Butaro Cancer Centre has opened a new wing to address the increasing demand for medical services at the facility.
Butaro Cancer Centre has opened a new wing to address the increasing demand for medical services at the facility.
The new facility, a brainchild of joint efforts between government and Partners in Health, among other stakeholders, has been named the Butaro Ambulatory Cancer Centre (BACC).
BACC has been constructed to supplement the centre that has taken on more than 1,000 new patients on its oncology programme during its one-year existence.
Addressing officials who graced the opening of the centre, Dr Paul Farmer, a co-founder of Partners in Health, said the only way to reduce cancer deaths is to integrate prevention, diagnosis and treatment.
The Butaro District-based centre is the first to be established in a rural area across East Africa, and according to officials, some of the patients who have been treated there are from other EAC countries.
"Eighty-four per cent of cancer falls more heavily on the poor, especially in low and middle income countries,” Dr Farmer said, defending the decision to set up the facility upcountry.
The Minister for Health, Dr Agnes Binagwaho, said Rwanda has a plan of having a medical campus at Butaro.
"We avail services to our people and that’s what we are supposed to do but the people also have a task: to use the services given to them; for cancer screening, it’s free of charge,” Dr Binagwaho said.
Saved by cancer centre
Delphine Musabeyezu, a 39-year-old cancer survivor from Rusizi District, said she is grateful to be alive and for having completed her chemotherapy treatment.
"I am grateful to have received my treatment at Butaro Cancer Centre.
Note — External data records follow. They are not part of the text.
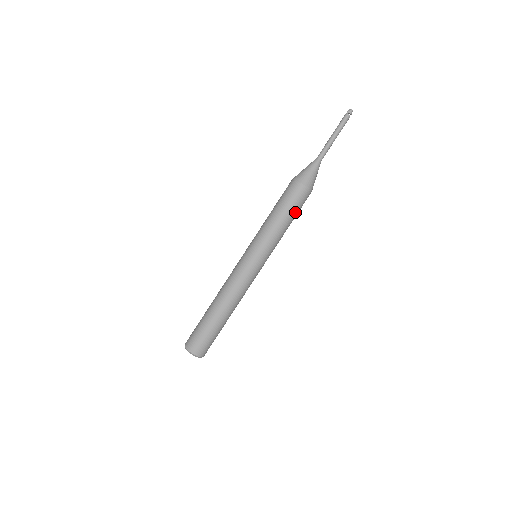
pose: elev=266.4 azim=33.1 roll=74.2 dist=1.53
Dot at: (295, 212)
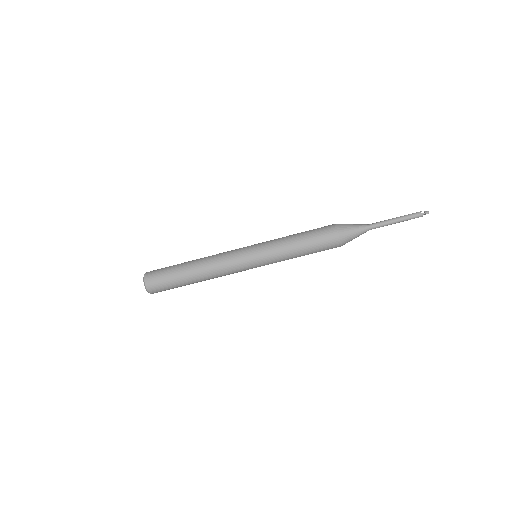
Dot at: occluded
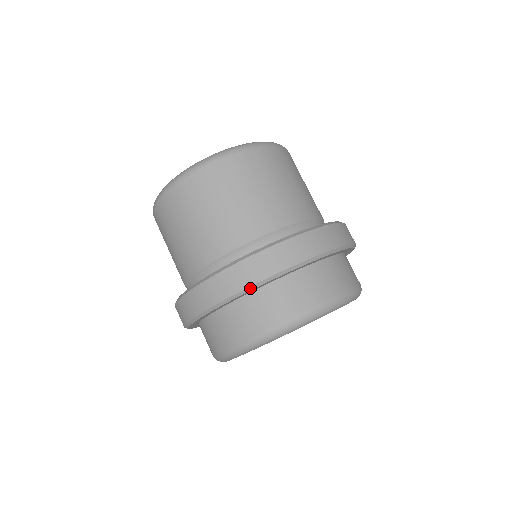
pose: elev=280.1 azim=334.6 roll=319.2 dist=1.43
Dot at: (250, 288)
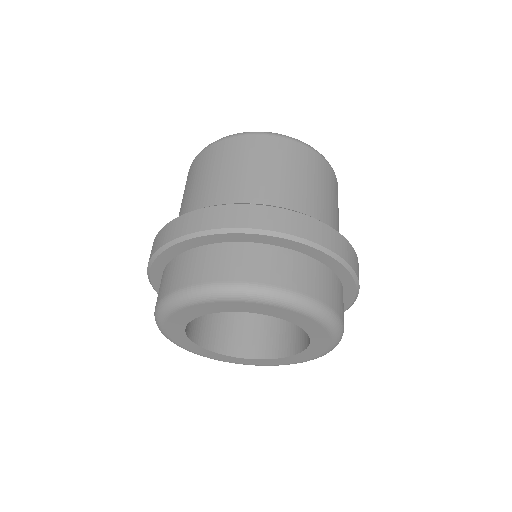
Dot at: (181, 239)
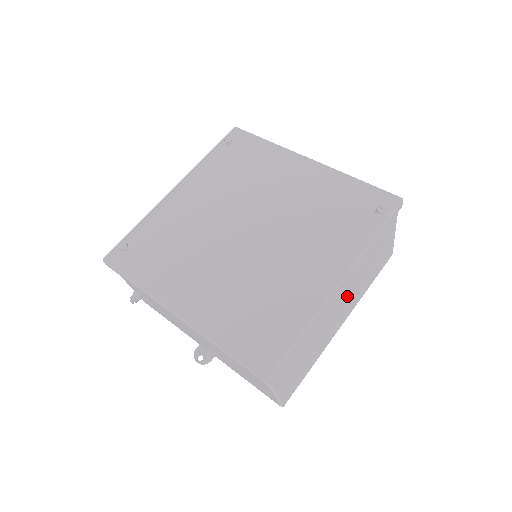
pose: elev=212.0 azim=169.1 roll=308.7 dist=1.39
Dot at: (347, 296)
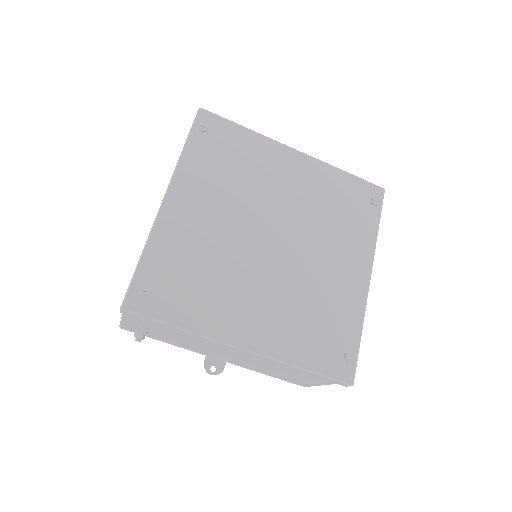
Dot at: occluded
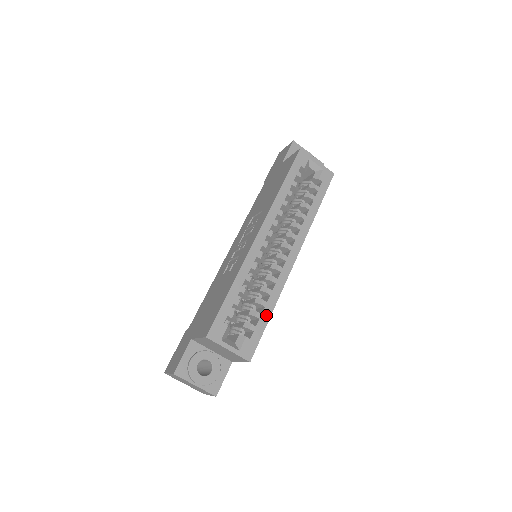
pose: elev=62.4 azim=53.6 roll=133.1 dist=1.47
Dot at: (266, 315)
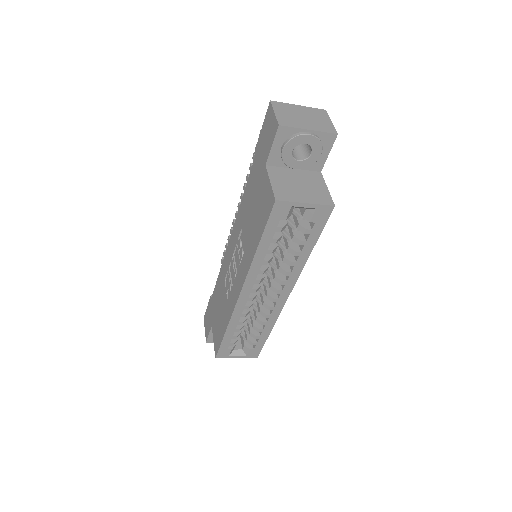
Dot at: (265, 335)
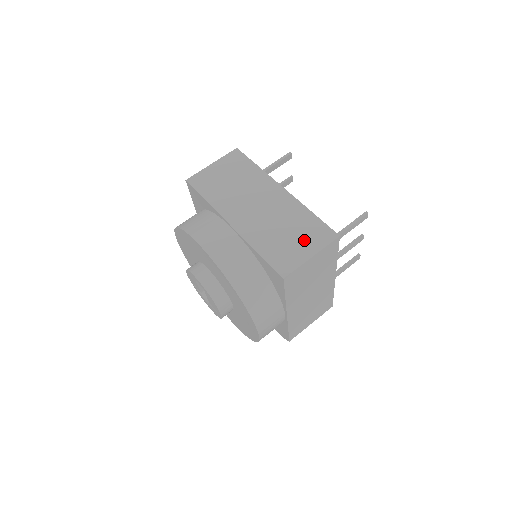
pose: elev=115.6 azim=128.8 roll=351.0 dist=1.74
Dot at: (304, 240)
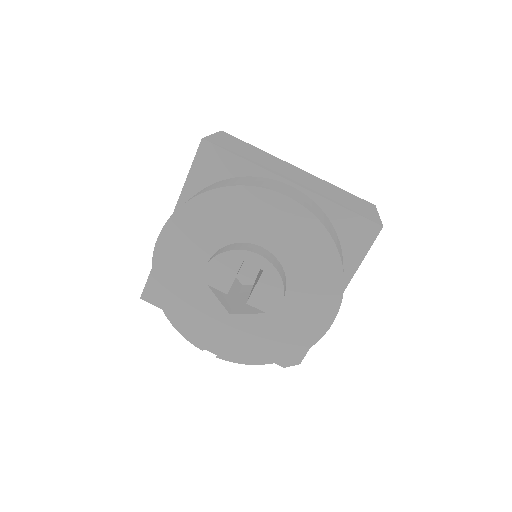
Dot at: (359, 203)
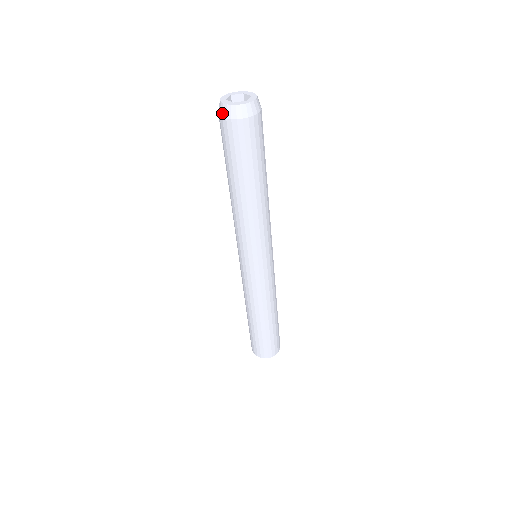
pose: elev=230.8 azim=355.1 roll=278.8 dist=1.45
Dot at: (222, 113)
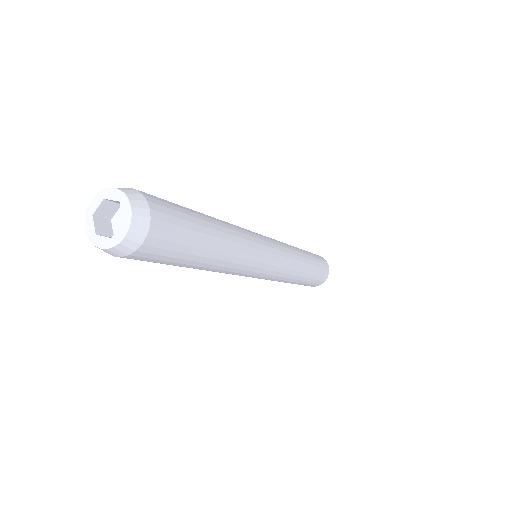
Dot at: occluded
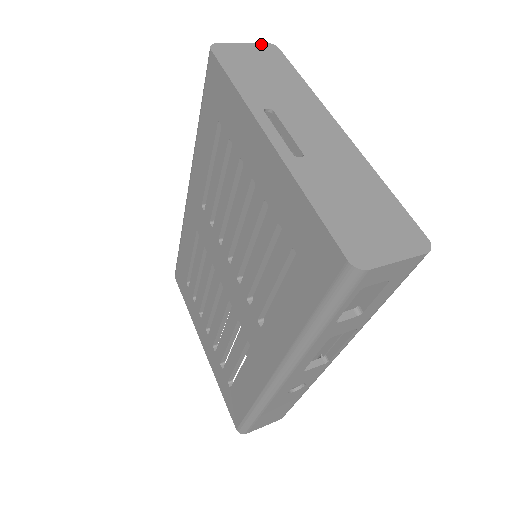
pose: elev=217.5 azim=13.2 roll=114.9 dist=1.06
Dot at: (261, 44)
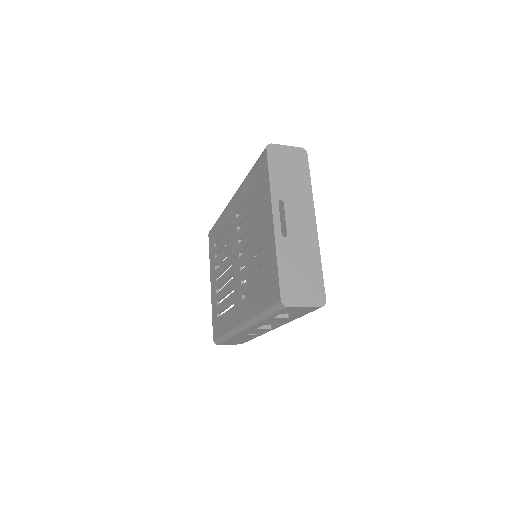
Dot at: (298, 148)
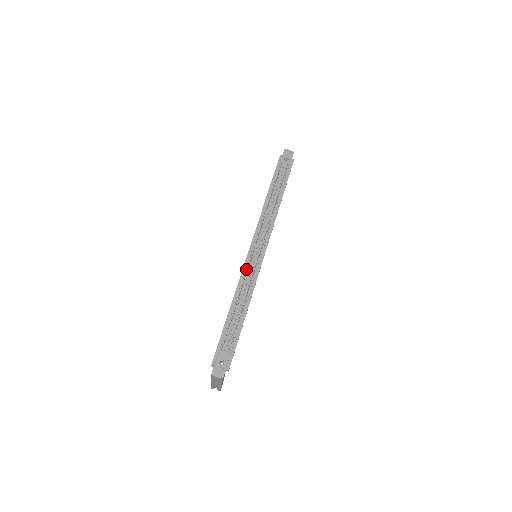
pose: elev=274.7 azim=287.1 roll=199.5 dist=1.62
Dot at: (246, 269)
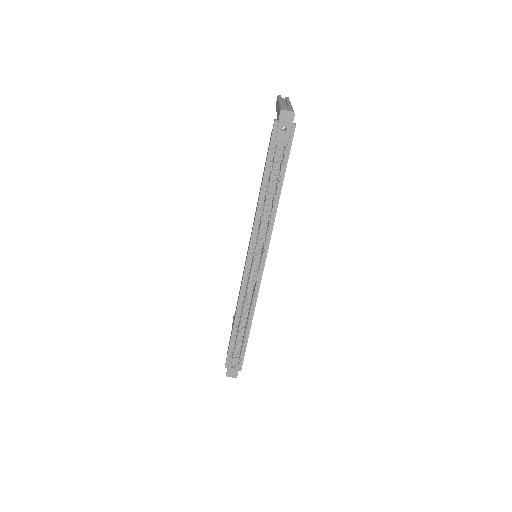
Dot at: (245, 285)
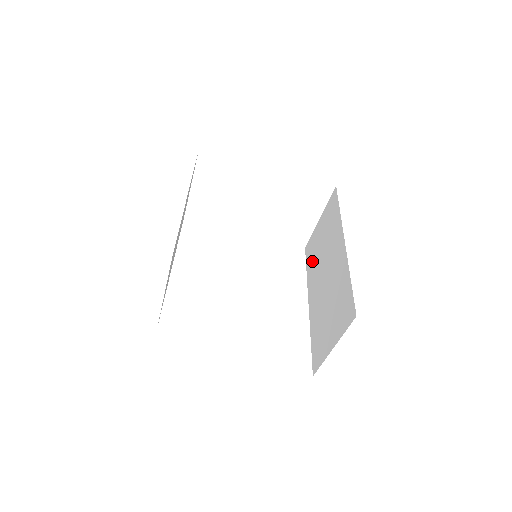
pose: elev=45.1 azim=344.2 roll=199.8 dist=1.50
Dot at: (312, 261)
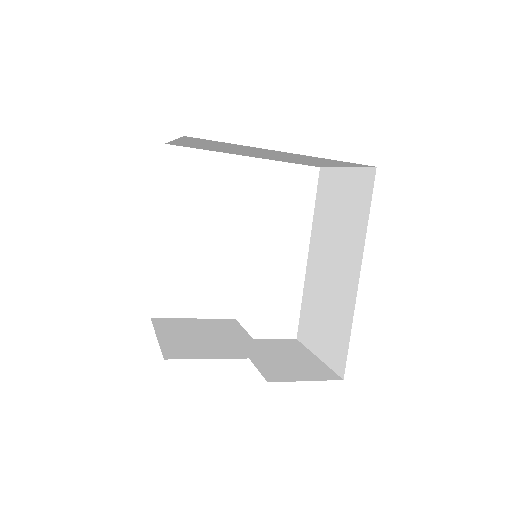
Dot at: (323, 211)
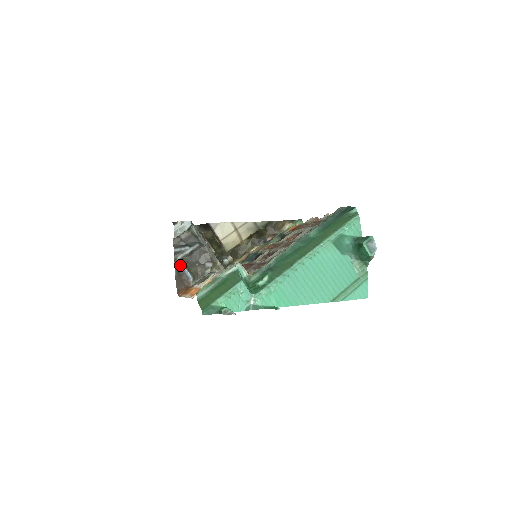
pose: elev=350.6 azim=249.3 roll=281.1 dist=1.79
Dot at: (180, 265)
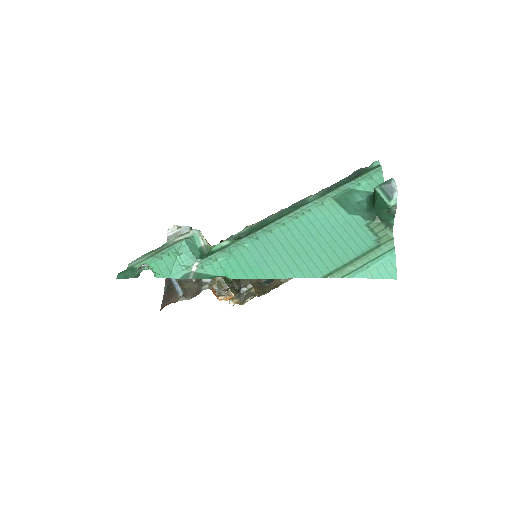
Dot at: (171, 278)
I encourage other women to opt for early detection as it is the best way treatment can have desired outcome,” Musabeyezu said.
The new centre will have outpatient clinic for oncology consultations for new and existing patients, modern chemotherapy mixing facility for both inpatient oncology unit and outpatient, patient support groups and outpatient IV chemotherapy, among other services.
The cancer ward, a 24-bed facility, regularly has more than 100 per cent bed occupancy.
Observers say the establishment of BACC comes in handy to help ease pressure on the facility.
BACC will decongest the cancer ward and restrict hospitalisation to those patients who require complex or more than one day IV chemotherapy infusions or those who are severely ill.